## Excerpted data

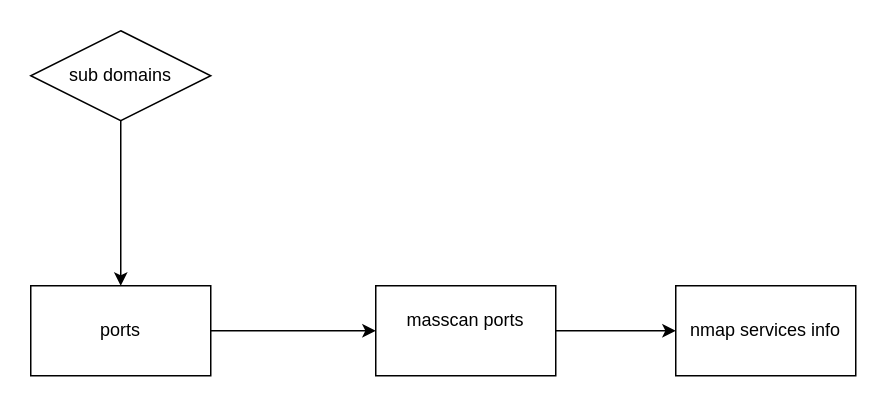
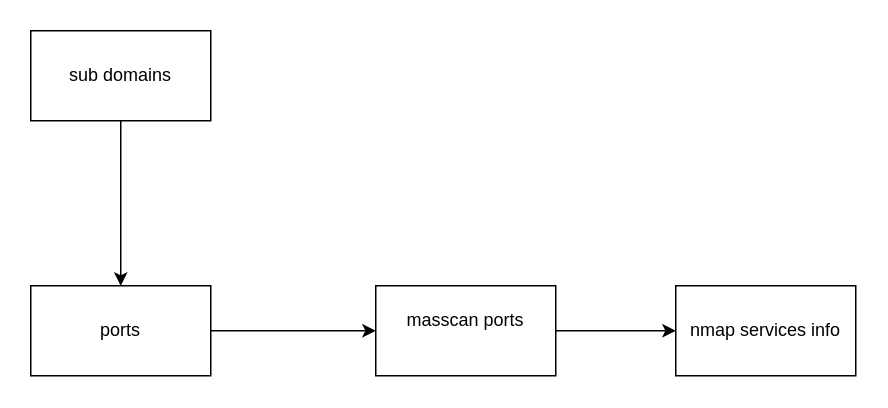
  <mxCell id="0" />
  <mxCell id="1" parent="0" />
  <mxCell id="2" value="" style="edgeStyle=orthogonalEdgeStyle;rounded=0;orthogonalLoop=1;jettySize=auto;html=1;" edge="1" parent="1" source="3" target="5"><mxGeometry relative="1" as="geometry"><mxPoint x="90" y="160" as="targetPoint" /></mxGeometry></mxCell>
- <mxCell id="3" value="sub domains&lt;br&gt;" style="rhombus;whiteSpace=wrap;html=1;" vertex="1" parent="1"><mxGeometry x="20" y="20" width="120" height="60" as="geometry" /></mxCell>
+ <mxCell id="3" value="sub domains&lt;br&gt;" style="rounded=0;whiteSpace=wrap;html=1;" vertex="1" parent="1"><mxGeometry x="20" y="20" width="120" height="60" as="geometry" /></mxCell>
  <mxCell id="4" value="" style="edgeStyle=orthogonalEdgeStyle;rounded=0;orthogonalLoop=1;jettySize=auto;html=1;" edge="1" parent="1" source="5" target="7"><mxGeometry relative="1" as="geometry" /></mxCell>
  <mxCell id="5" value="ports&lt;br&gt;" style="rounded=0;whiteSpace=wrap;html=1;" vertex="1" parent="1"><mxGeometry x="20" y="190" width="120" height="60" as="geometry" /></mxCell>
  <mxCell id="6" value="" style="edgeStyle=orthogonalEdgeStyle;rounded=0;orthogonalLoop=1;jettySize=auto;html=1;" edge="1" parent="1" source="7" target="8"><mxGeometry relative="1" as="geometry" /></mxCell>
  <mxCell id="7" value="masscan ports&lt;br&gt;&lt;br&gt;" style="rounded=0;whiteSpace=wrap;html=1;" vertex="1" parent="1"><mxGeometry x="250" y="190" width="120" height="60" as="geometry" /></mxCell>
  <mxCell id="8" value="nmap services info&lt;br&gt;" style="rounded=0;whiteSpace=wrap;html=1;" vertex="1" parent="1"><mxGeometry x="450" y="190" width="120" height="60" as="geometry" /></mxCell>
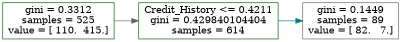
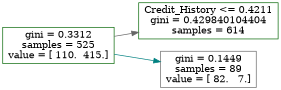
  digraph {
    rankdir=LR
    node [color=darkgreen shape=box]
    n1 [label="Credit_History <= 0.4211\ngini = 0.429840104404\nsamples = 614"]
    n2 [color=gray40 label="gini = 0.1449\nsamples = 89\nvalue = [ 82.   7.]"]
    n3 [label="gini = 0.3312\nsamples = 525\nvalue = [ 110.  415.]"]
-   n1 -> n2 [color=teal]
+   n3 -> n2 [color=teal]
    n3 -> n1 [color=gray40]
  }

## Required work
Copy every line of the records above, character for character, but leave out the pictures.

## Finished exercise
  <mxCell id="0" />
  <mxCell id="1" parent="0" />
  <mxCell id="2" value="" style="edgeStyle=orthogonalEdgeStyle;rounded=0;orthogonalLoop=1;jettySize=auto;html=1;" edge="1" parent="1" source="3" target="5"><mxGeometry relative="1" as="geometry"><mxPoint x="90" y="160" as="targetPoint" /></mxGeometry></mxCell>
- <mxCell id="3" value="sub domains&lt;br&gt;" style="rhombus;whiteSpace=wrap;html=1;" vertex="1" parent="1"><mxGeometry x="20" y="20" width="120" height="60" as="geometry" /></mxCell>
+ <mxCell id="3" value="sub domains&lt;br&gt;" style="rounded=0;whiteSpace=wrap;html=1;" vertex="1" parent="1"><mxGeometry x="20" y="20" width="120" height="60" as="geometry" /></mxCell>
  <mxCell id="4" value="" style="edgeStyle=orthogonalEdgeStyle;rounded=0;orthogonalLoop=1;jettySize=auto;html=1;" edge="1" parent="1" source="5" target="7"><mxGeometry relative="1" as="geometry" /></mxCell>
  <mxCell id="5" value="ports&lt;br&gt;" style="rounded=0;whiteSpace=wrap;html=1;" vertex="1" parent="1"><mxGeometry x="20" y="190" width="120" height="60" as="geometry" /></mxCell>
  <mxCell id="6" value="" style="edgeStyle=orthogonalEdgeStyle;rounded=0;orthogonalLoop=1;jettySize=auto;html=1;" edge="1" parent="1" source="7" target="8"><mxGeometry relative="1" as="geometry" /></mxCell>
  <mxCell id="7" value="masscan ports&lt;br&gt;&lt;br&gt;" style="rounded=0;whiteSpace=wrap;html=1;" vertex="1" parent="1"><mxGeometry x="250" y="190" width="120" height="60" as="geometry" /></mxCell>
  <mxCell id="8" value="nmap services info&lt;br&gt;" style="rounded=0;whiteSpace=wrap;html=1;" vertex="1" parent="1"><mxGeometry x="450" y="190" width="120" height="60" as="geometry" /></mxCell>
  digraph {
    rankdir=LR
    node [color=darkgreen shape=box]
    n1 [label="Credit_History <= 0.4211\ngini = 0.429840104404\nsamples = 614"]
    n2 [color=gray40 label="gini = 0.1449\nsamples = 89\nvalue = [ 82.   7.]"]
    n3 [label="gini = 0.3312\nsamples = 525\nvalue = [ 110.  415.]"]
-   n1 -> n2 [color=teal]
+   n3 -> n2 [color=teal]
    n3 -> n1 [color=gray40]
  }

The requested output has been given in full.